Set problem: Recast the records below as a Markdown table with the columns Row and Line, beginning at the line that contains "locality: [Cap. Good Hope]." and stopping after the line that contains "collection date as typed: 15". Number each row and omit blank lines.

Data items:
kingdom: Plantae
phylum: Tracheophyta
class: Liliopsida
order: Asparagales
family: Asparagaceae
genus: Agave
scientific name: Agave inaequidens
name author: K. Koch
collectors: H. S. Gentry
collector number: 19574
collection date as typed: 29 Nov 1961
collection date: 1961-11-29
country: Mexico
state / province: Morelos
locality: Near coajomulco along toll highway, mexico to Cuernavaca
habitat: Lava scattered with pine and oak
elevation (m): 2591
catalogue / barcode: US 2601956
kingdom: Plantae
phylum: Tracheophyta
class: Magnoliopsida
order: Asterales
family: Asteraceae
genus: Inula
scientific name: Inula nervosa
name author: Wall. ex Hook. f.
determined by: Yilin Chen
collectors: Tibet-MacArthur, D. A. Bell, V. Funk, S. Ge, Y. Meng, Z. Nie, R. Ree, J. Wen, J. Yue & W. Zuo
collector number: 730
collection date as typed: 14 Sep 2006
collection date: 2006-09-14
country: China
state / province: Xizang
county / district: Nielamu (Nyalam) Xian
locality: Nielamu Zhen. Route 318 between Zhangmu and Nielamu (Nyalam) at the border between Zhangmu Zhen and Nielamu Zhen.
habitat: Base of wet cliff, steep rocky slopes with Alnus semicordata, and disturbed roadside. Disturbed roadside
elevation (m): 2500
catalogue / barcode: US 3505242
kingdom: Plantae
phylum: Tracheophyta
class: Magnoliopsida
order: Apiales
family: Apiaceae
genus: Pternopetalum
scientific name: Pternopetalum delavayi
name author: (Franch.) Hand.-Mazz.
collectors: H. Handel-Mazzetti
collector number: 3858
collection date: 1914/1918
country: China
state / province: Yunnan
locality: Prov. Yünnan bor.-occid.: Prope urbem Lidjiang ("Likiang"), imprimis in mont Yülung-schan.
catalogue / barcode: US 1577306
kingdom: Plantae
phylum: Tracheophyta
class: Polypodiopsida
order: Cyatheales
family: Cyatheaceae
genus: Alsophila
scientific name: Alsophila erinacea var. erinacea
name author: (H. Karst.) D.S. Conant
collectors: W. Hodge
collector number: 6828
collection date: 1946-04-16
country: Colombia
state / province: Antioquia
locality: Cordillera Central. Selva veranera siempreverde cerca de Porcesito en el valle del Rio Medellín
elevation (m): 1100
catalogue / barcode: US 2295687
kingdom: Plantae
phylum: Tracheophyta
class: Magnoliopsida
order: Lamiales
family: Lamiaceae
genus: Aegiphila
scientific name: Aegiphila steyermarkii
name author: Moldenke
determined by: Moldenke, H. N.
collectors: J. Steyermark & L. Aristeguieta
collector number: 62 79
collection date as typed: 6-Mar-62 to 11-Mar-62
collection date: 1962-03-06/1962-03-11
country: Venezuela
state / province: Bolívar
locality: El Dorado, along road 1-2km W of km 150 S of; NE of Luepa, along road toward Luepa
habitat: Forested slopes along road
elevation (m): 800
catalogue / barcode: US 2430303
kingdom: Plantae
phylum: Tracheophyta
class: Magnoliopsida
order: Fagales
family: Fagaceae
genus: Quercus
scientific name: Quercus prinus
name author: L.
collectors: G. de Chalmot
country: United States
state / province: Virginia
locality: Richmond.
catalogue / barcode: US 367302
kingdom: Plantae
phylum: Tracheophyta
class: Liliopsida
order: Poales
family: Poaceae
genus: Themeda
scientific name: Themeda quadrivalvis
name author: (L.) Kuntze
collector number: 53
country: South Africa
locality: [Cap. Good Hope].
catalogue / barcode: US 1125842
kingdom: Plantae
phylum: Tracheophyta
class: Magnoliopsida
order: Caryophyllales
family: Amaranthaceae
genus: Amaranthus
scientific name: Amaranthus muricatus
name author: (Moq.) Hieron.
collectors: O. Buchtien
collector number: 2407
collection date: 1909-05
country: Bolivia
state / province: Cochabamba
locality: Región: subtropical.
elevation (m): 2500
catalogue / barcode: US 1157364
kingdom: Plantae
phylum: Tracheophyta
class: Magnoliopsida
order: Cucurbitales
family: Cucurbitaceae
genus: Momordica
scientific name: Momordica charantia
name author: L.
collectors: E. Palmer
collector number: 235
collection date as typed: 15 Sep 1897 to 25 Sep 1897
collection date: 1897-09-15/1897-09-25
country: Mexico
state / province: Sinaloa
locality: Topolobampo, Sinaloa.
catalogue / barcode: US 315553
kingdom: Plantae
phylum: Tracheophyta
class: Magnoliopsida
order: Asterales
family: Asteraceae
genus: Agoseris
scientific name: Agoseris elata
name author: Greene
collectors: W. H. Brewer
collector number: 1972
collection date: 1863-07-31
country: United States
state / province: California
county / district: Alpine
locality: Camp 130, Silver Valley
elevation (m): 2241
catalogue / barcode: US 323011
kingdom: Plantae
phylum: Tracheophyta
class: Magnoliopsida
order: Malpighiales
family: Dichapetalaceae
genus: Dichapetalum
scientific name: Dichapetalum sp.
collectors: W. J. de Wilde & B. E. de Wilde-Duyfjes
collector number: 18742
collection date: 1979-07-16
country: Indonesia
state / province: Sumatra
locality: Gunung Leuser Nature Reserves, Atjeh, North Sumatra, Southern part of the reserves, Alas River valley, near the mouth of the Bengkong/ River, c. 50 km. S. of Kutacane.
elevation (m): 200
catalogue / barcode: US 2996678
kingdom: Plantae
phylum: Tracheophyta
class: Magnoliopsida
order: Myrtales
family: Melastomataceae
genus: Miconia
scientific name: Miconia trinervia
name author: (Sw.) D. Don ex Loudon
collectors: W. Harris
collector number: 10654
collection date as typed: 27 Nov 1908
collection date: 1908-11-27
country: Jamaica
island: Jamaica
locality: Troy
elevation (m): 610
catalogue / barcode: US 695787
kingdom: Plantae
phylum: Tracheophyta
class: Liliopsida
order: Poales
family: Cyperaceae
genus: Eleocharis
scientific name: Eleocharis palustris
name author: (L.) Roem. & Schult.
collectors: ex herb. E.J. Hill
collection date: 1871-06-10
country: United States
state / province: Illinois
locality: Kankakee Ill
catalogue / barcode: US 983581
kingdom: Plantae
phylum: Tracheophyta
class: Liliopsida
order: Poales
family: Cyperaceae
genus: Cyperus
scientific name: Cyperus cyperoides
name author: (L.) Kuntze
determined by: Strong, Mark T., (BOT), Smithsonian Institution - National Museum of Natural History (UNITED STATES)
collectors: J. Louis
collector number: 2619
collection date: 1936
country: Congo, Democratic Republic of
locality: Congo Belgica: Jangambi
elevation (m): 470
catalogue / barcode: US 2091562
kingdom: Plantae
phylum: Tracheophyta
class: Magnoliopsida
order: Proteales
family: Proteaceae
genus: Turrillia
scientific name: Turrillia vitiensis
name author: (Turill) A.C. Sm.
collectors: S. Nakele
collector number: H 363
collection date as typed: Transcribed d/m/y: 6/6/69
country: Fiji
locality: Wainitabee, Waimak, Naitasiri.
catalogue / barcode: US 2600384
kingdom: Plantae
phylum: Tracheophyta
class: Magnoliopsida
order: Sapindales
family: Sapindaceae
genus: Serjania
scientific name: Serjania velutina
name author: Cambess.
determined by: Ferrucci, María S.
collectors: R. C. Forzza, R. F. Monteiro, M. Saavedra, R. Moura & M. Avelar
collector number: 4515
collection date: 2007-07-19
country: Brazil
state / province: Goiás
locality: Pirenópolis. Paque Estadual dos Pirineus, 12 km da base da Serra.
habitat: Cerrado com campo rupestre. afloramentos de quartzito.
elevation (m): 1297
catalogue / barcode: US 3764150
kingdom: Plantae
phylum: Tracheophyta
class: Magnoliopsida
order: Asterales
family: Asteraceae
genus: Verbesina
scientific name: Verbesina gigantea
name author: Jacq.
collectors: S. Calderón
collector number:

Solution for this task:
| Row | Line |
|---|---|
| 1 | locality: [Cap. Good Hope]. |
| 2 | catalogue / barcode: US 1125842 |
| 3 | kingdom: Plantae |
| 4 | phylum: Tracheophyta |
| 5 | class: Magnoliopsida |
| 6 | order: Caryophyllales |
| 7 | family: Amaranthaceae |
| 8 | genus: Amaranthus |
| 9 | scientific name: Amaranthus muricatus |
| 10 | name author: (Moq.) Hieron. |
| 11 | collectors: O. Buchtien |
| 12 | collector number: 2407 |
| 13 | collection date: 1909-05 |
| 14 | country: Bolivia |
| 15 | state / province: Cochabamba |
| 16 | locality: Región: subtropical. |
| 17 | elevation (m): 2500 |
| 18 | catalogue / barcode: US 1157364 |
| 19 | kingdom: Plantae |
| 20 | phylum: Tracheophyta |
| 21 | class: Magnoliopsida |
| 22 | order: Cucurbitales |
| 23 | family: Cucurbitaceae |
| 24 | genus: Momordica |
| 25 | scientific name: Momordica charantia |
| 26 | name author: L. |
| 27 | collectors: E. Palmer |
| 28 | collector number: 235 |
| 29 | collection date as typed: 15 Sep 1897 to 25 Sep 1897 |